Бенедикто Пизано, молодого римлянина, ставшего другом и наставником Мардония, уговорили ехать с Флатанелосами: итальянец был холост и искренне привязался к македонцу.

Конечно, это не могло вытеснить Микитку из сердца Валентова сына: но русскому евнуху нельзя было даже показаться в римском обществе. Не то Мардоний оберегал своего сердечного друга, не то Микитка – его; впрочем, переписываться они не прекращали, и Мардоний делился с Микиткой всеми событиями своей жизни. Так же, как и Феодора с Феофано.

Все шло очень хорошо… так, что даже не верилось.
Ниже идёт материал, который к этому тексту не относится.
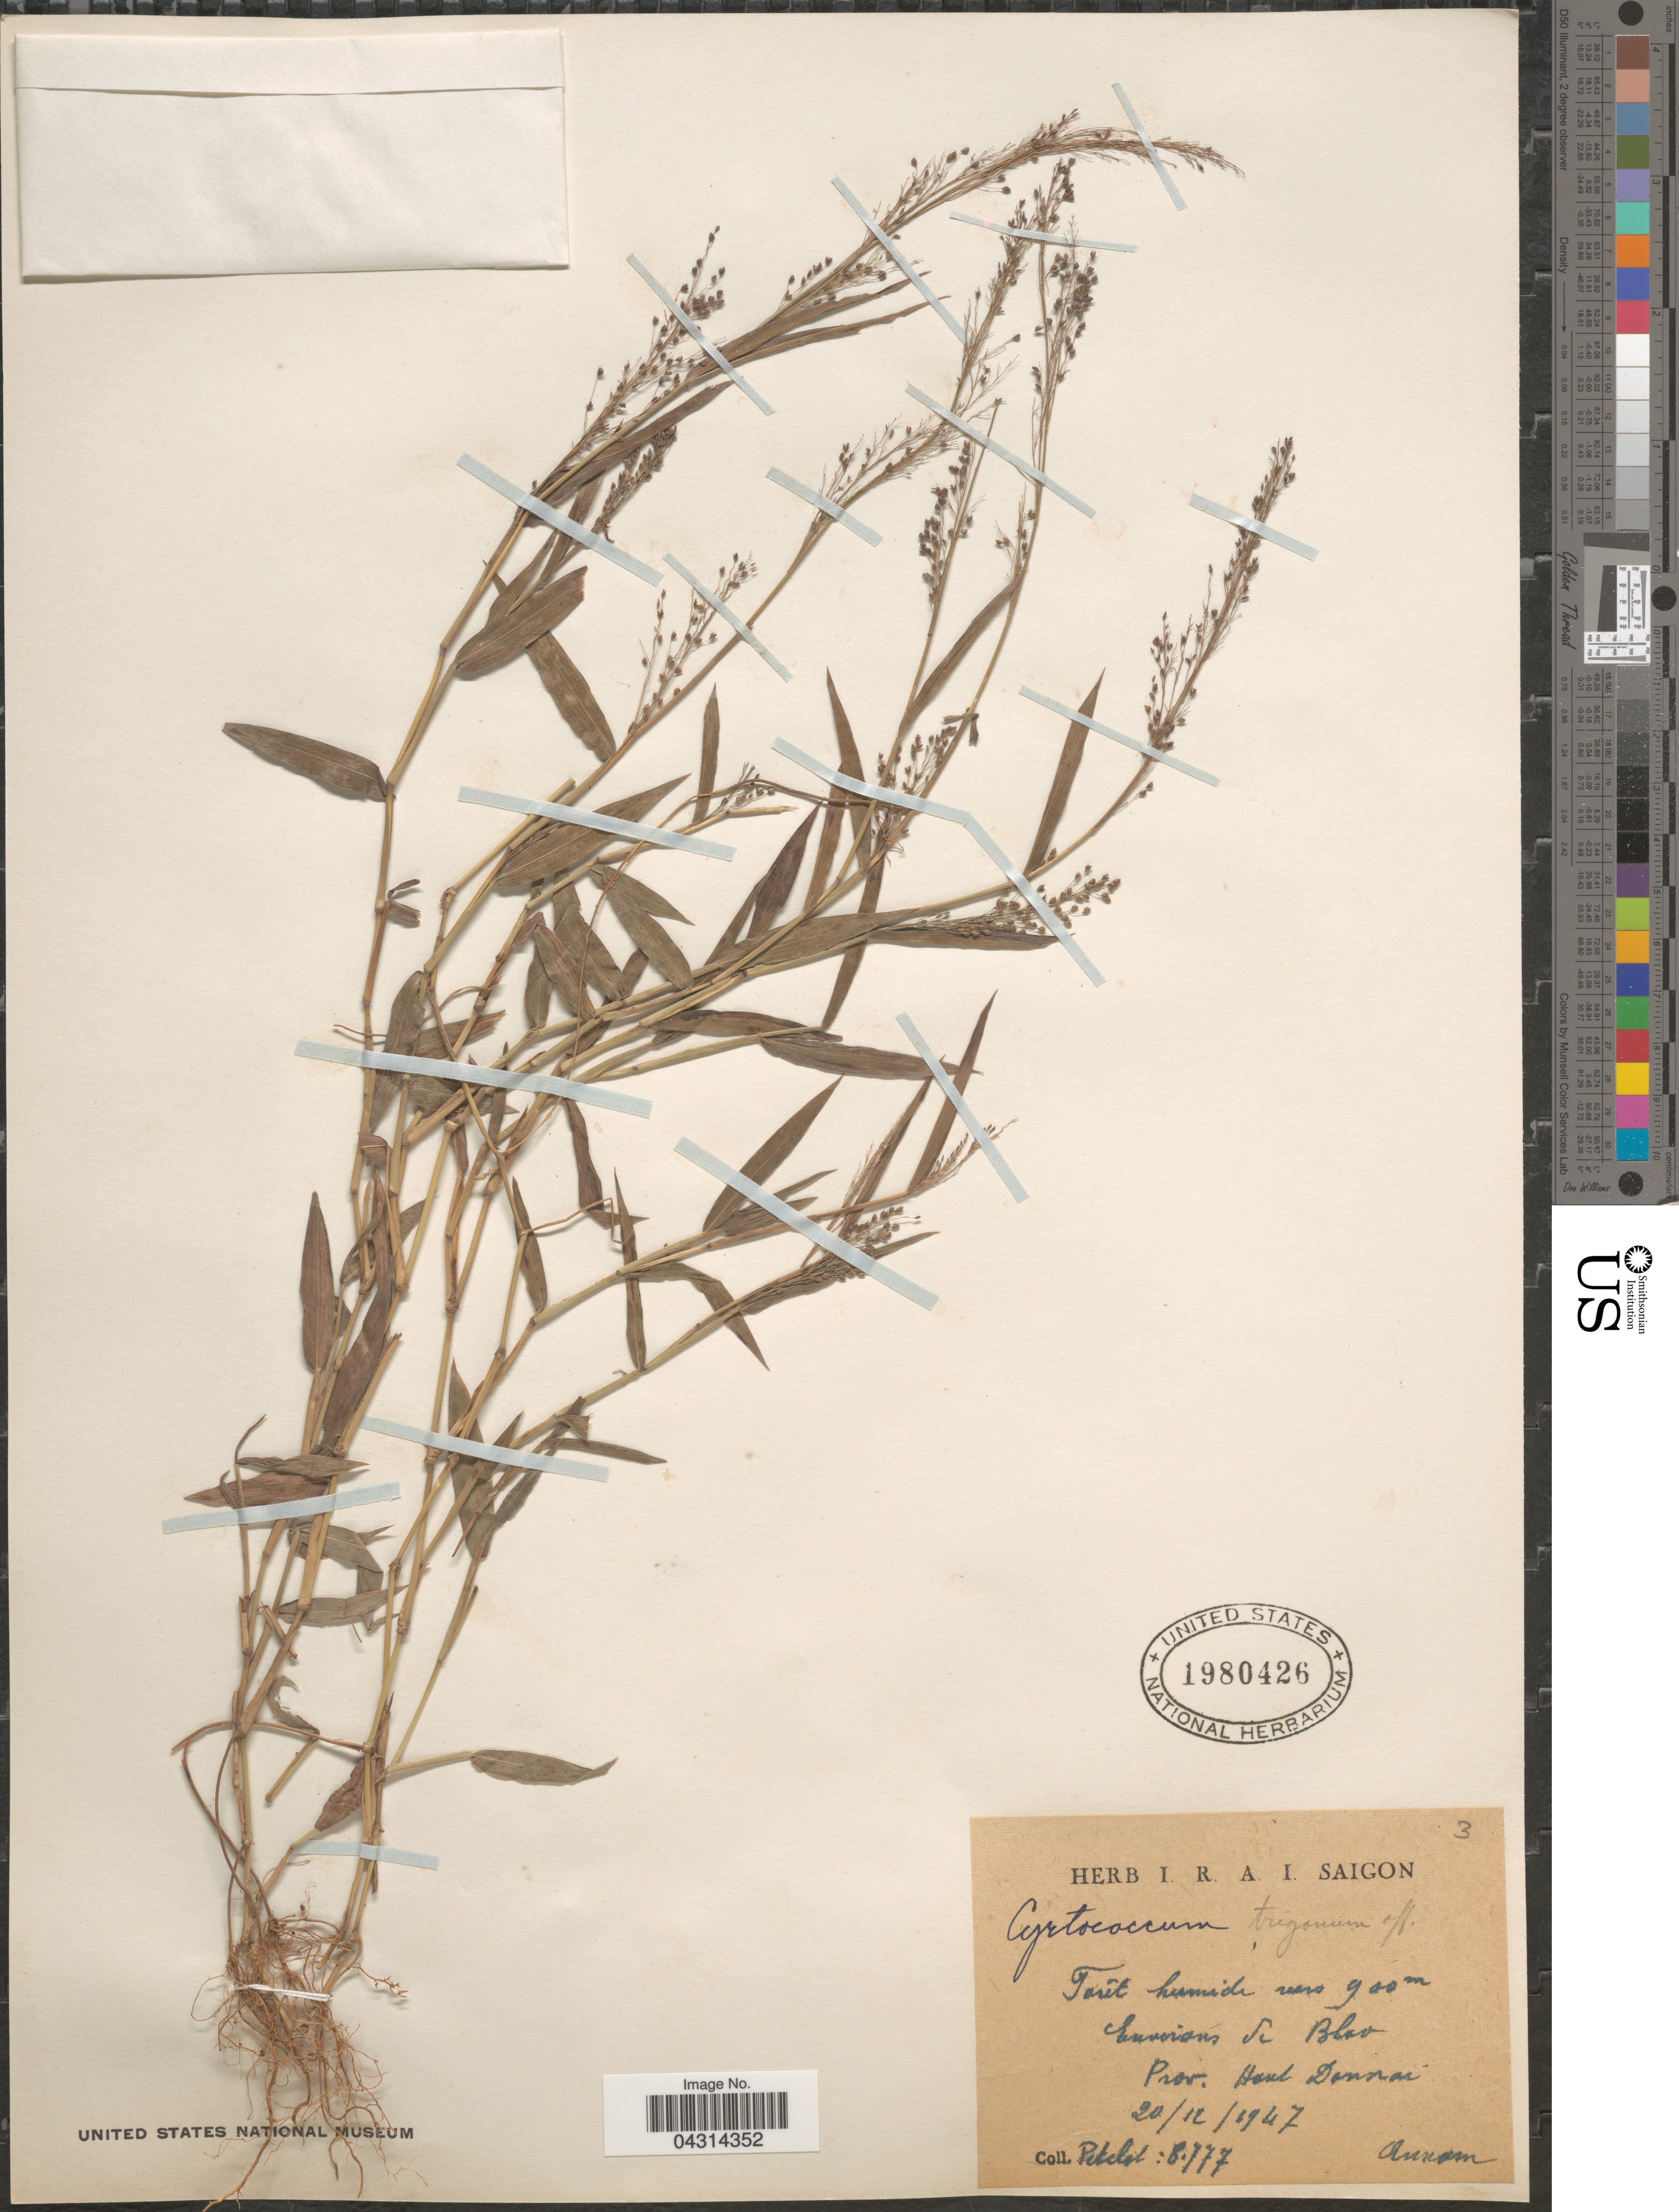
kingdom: Plantae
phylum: Tracheophyta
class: Liliopsida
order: Poales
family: Poaceae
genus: Cyrtococcum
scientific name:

И в один из дней подготовки в отъезду в Неаполь семейное счастье Флатанелосов снова разбилось о скалы. Пропал Александр, младший сын патрикия Нотараса.
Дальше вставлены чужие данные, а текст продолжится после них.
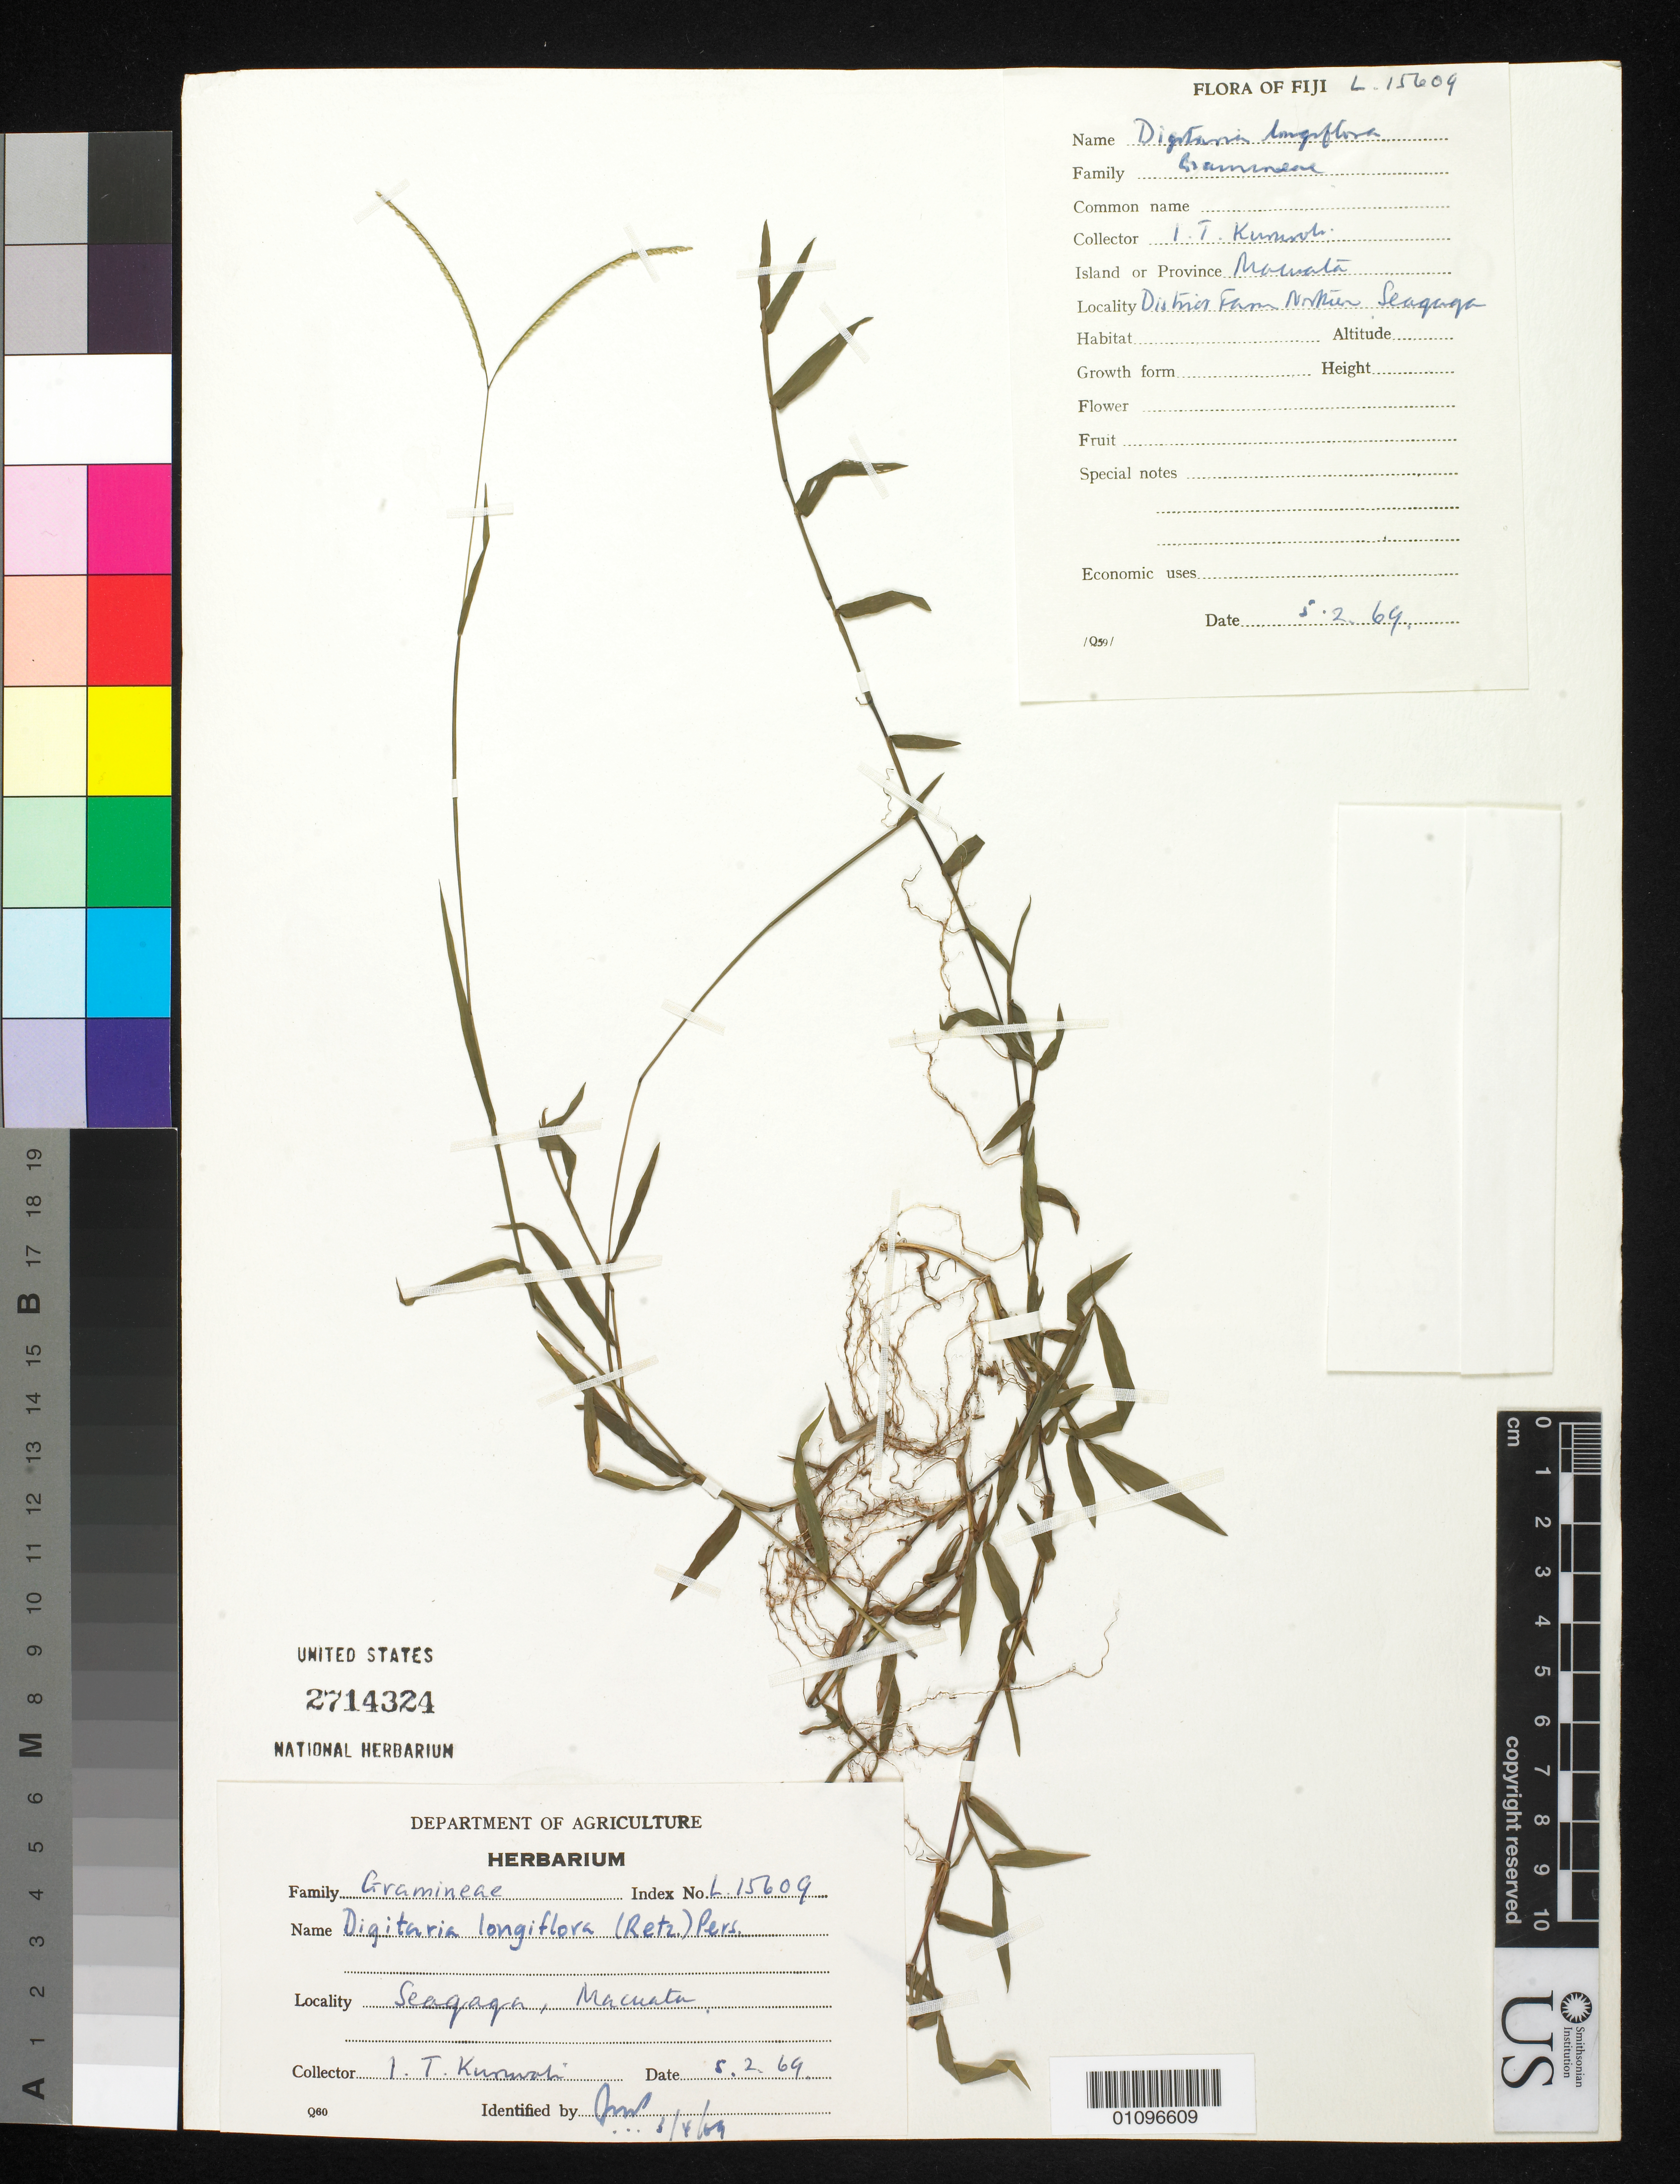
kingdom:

В такой неразберихе могли бы украсть даже взрослого – не то что трехлетнего малыша: Александра похитили прямо из-под носа у няньки.

========== Глава 156 ==========

- Магдалина… скажи правду, - произнес Леонард Флатанелос.

Магдалина сидела напротив господина на стуле, в самой смиренной позе, сложив руки и опустив голову, окутанную белым платком. Поверх него она накрылась темным покрывалом – самый монашеский вид!

- Скажи, - повторил критянин, склоняясь к ней. Он был спокоен, бледен и страшен.

Магдалина вскинула голову – такая же бледная и страшная, как хозяин: выцветшие глаза итальянки, лишенные ресниц, фанатически блестели.

Она перекрестилась широким католическим крестом.

- Ей-ей, хозяин, не виновата… Ах, что это я, виновата, конечно! – спохватилась старая кормилица: полные щеки Магдалины заалели. – Недоглядела, мой грех! Только ни сном, ни духом не ведаю, как дитя украли!

Она шумно вздохнула и опять склонила голову, как на молитве или на исповеди.

- Чтоб мне в аду гореть, - прошептала Магдалина едва слышно.

- Смотри, как бы это не сбылось, - заметил комес, у которого был прекрасный слух.

Он выпрямился и обернулся к жене: глаза его были очень красноречивы.

- Что скажешь, любимая?

Феодора резко рассмеялась: она с трудом владела собой. Только вид мужа помогал ей держать себя в руках.

- Что скажу? Она виновата, конечно! – ответила московитка. – Она сговорилась с Нотарасом, и хорошо, если только сейчас!

- А если нет? – спросил критянин, не сводя глаз с жены.

И тут Феодора осознала, что это значит для них, - если Магдалине больше не будет веры, если они признают ее вину, итальянка больше не сможет оставаться при детях! Кто тогда будет помогать Феодоре с малышом Энеем, со старшими? Разве можно сейчас брать кого-нибудь со стороны?..

Феодора закрыла лицо руками.

- Господи, - прошептала она, сгибаясь словно под непосильным бременем. – Как теперь быть?

- Теперь нужно искать Александра, - немедленно ответил муж. – Это самое главное! Виновных будем искать потом!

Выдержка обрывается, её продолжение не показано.